TASK DESCRIPTION –
Taking the lines below one at a time, count those with the string "Facebook" and give the result alone.

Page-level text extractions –
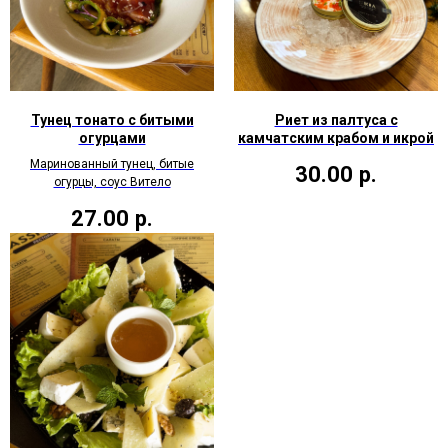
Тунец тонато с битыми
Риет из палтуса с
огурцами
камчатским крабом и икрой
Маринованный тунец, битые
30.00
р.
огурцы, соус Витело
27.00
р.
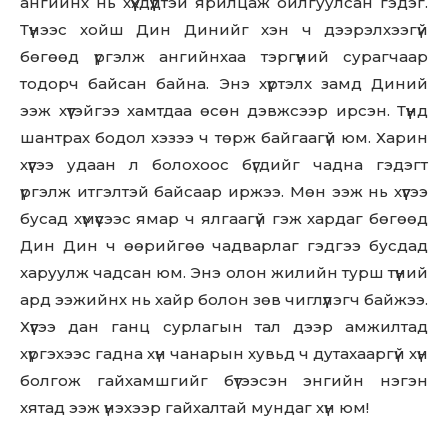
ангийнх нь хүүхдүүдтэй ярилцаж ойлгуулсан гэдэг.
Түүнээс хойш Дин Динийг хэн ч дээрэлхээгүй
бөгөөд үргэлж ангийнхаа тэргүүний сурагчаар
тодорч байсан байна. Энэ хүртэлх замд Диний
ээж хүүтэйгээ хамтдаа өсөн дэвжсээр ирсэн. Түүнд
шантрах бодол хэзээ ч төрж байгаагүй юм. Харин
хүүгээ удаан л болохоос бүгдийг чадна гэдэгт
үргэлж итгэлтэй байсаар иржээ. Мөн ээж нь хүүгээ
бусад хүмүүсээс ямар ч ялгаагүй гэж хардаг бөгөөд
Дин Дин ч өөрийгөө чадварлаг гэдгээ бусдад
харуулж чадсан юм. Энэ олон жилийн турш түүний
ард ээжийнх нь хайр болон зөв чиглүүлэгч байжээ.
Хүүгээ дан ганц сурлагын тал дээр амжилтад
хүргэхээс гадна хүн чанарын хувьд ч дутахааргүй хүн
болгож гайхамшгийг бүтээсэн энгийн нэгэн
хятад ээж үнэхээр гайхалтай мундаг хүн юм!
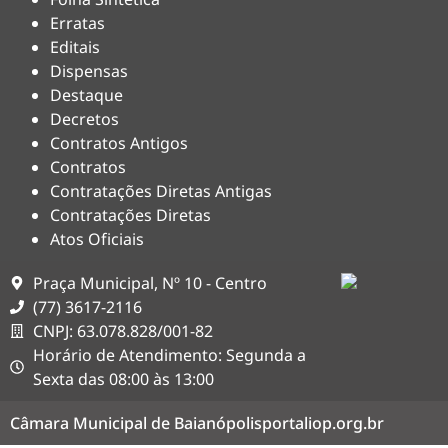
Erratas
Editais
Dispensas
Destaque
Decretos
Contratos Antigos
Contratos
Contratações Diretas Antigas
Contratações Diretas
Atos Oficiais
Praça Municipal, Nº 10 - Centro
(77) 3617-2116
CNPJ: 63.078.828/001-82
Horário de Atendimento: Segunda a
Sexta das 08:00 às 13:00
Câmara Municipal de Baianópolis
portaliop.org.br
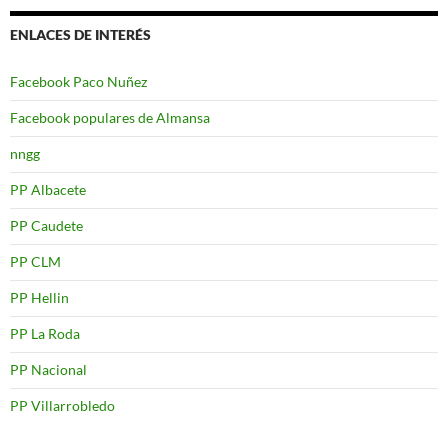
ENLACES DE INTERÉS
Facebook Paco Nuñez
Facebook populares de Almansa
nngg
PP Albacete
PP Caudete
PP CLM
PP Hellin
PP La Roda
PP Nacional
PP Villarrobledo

ANSWER SPACE –
2